FDA Approves Biosense Webster's ThermoCool SmartTouch Ablation Catheter for Treatment of Atrial Fibrillation

February 25, 2014—Biosense Webster, Inc. (Diamond Bar, CA) announced today that it has received approval from the United States Food and Drug Administration (FDA) for its ThermoCool SmartTouch catheter. This therapeutic catheter enables direct and real-time measurement of contact force during catheter ablation procedures for patients experiencing drug-resistant paroxysmal atrial fibrillation, sustained monomorphic ischemic ventricular tachycardia, and type I atrial flutter.

According to Biosense Webster, providing doctors with contact force stability when applying radiofrequency energy against the heart wall during catheter ablation has been shown to improve outcomes; inconsistent tissue contact may result in incomplete lesion formation that could result in the need for additional treatment, while too much contact may result in tissue injury, which may lead to complications.

The company stated that the ThermoCool SmartTouch catheter enhances a physician’s ability to achieve stable and consistent application of contact force by providing direct, real-time quantitative feedback that is graphically displayed on the company’s Carto 3 system upon tissue contact. Without this technology, catheter tip-to-tissue contact has to be estimated through other indirect measures, such as electrogram parameters and impedance, but they have been shown to be poor predictors of contact force.

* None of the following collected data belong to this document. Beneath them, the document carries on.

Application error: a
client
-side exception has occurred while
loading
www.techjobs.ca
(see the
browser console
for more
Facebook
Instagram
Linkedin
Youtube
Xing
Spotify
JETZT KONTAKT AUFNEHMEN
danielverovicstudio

The safety and effectiveness of the ThermoCool SmartTouch catheter were evaluated as part of a prospective, multicenter study called the SMART-AF trial in patients with drug-resistant symptomatic paroxysmal atrial fibrillation during standard electrophysiology mapping and radiofrequency procedures. Andrea Natale, MD, served as Primary Investigator of the SMART-AF trial. Dr. Natale is Executive Medical Director of the Texas Cardiac Arrhythmia Institute at St. David's Medical Center in Austin, Texas.

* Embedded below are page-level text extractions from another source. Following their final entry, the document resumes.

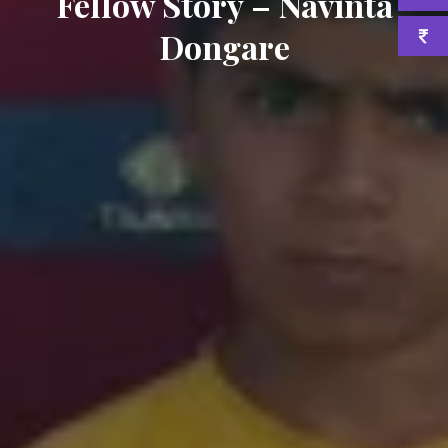
Fellow Story – Navinta
Dongare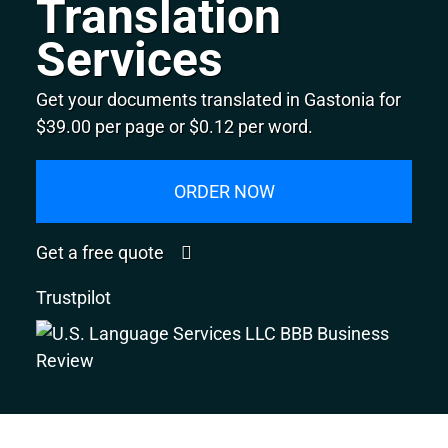
Translation
Services
Get your documents translated in Gastonia for
$39.00 per page or $0.12 per word.
ORDER NOW
Get a free quote
Trustpilot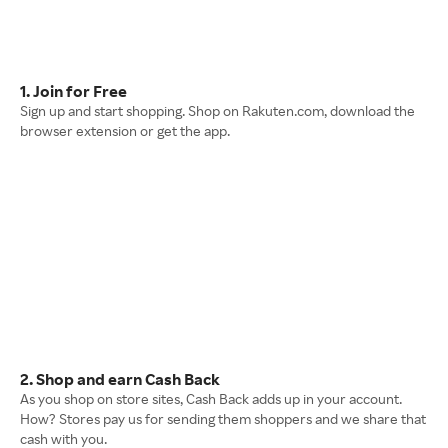
1. Join for Free
Sign up and start shopping. Shop on Rakuten.com, download the
browser extension or get the app.
2. Shop and earn Cash Back
As you shop on store sites, Cash Back adds up in your account.
How? Stores pay us for sending them shoppers and we share that
cash with you.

One-year results from the SMART-AF trial showed that patients experienced a 74% overall success rate after treatment with the ThermoCool SmartTouch catheter. Data from the trial showed higher success rates the longer physicians stayed within a targeted contact force range, with 1-year results demonstrating an 88% success rate when physicians stayed within a targeted range ≥ 85% of the time. The trial demonstrated for the first time that it is the consistent and stable application of contact force on the heart wall that positively impacts the efficacy of the procedure in this patient population, advised Biosense Webster.

In the company’s press release, Dr. Natale commented, “The ThermoCool SmartTouch catheter is an important new device that will benefit the electrophysiology community, as it will enable us to more precisely control the amount of contact force applied to the heart wall when creating lesions during catheter ablation.”

Dr. Natale continued, “Data from the SMART-AF trial demonstrated that consistent and stable application of contact force has a significant impact on patient outcomes. The use of contact force-sensing technology has emerged as a critical tool in delivering optimal outcomes in the treatment of patients with atrial fibrillation and represents a major advancement for the clinical community.”